Extensive conversion work on the ship has been carried out once before by Lloyd Werft, in the winter of 2008.
This time she will stay in the yard’s big Kaiserdock II and get a new superstructure on her upper deck with 23 new cabins and one suite, all with balconies, as well as a sun deck.
The conversion and repair of Arcadia continues an association which Lloyd Werft Bremerhaven AG and P & O Cruises have enjoyed for many years, as well as an activity which the yard is justly famous for throughout the world - the high-quality handling of complex jobs in the shortest possible time.
Lloyd Werft board member Rüdiger Pallentin said "it is good to know, at a time when things are not always easy for German shipbuilding, not only that our performance is valued by clients placing small repair orders, but also that we can hold our own on the market with bigger conversion projects. This second contract from the Carnival group inside just six months makes that impressively clear", he added.
Lloyd Werft will build a new deck house on Deck 10 weighing 75 tons. It will also build the 23 passenger cabins and a suite, all with balconies, in the new deck house structure. The new deck house will not only increase passenger capacity from 1,952 to 2,000 and the number of passenger cabins from 976 to 1,000, but will add holiday comfort to the "Arcadia". That’s because the ship will also get a new 550 square m outside sun-bathing area. Also being installed are additional catering and air-conditioning facilities.
Lloyd Werft carried out similar work for P&O in 2008. At that time a 340 ton deck house was installed on Arcadia with the help of a floating crane, increasing both the ship’s passenger capacity and comfort. The same extension principle is being followed this time also by her owners, once again to make their luxury liner more attractive on the cruise shipping market and to expand her yet again.

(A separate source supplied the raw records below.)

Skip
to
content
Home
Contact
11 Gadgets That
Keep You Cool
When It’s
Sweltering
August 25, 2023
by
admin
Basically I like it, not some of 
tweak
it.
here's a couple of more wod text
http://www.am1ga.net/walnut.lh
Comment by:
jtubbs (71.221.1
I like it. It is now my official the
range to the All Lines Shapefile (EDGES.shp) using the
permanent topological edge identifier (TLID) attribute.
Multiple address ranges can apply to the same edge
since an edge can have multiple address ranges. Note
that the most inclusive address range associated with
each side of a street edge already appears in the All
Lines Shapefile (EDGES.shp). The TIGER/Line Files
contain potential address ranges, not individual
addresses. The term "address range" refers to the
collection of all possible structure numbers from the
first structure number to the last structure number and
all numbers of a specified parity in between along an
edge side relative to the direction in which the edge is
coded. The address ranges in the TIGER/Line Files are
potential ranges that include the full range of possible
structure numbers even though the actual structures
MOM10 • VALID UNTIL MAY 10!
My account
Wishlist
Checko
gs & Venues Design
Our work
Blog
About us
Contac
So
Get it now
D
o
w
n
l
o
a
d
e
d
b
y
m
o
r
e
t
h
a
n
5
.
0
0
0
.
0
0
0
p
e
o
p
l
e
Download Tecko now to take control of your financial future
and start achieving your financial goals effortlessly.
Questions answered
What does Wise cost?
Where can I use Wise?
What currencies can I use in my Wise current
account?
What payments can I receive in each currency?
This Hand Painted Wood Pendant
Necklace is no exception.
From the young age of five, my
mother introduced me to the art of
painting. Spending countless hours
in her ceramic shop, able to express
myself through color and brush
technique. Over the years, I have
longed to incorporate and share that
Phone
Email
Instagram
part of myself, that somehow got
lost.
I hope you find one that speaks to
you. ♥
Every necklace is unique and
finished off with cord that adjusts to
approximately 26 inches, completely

Along with the conversions, the shipyard will also carry out extensive docking and repair work on the eight-year-old ship. The work will include blasting and conservation of her underwater hull, the repair and conservation of the hull above the water-line, the overhaul of bow thrusters and stabilisers, overhaul of the ship’s two pod drives and also the overhaul of all seacocks. In addition, all life-saving equipment, boats and davits will be checked. There will also be a lot of work for Lloyd Werft’s pipe workshop because various pipe systems in both the engine and passenger areas are to be renewed.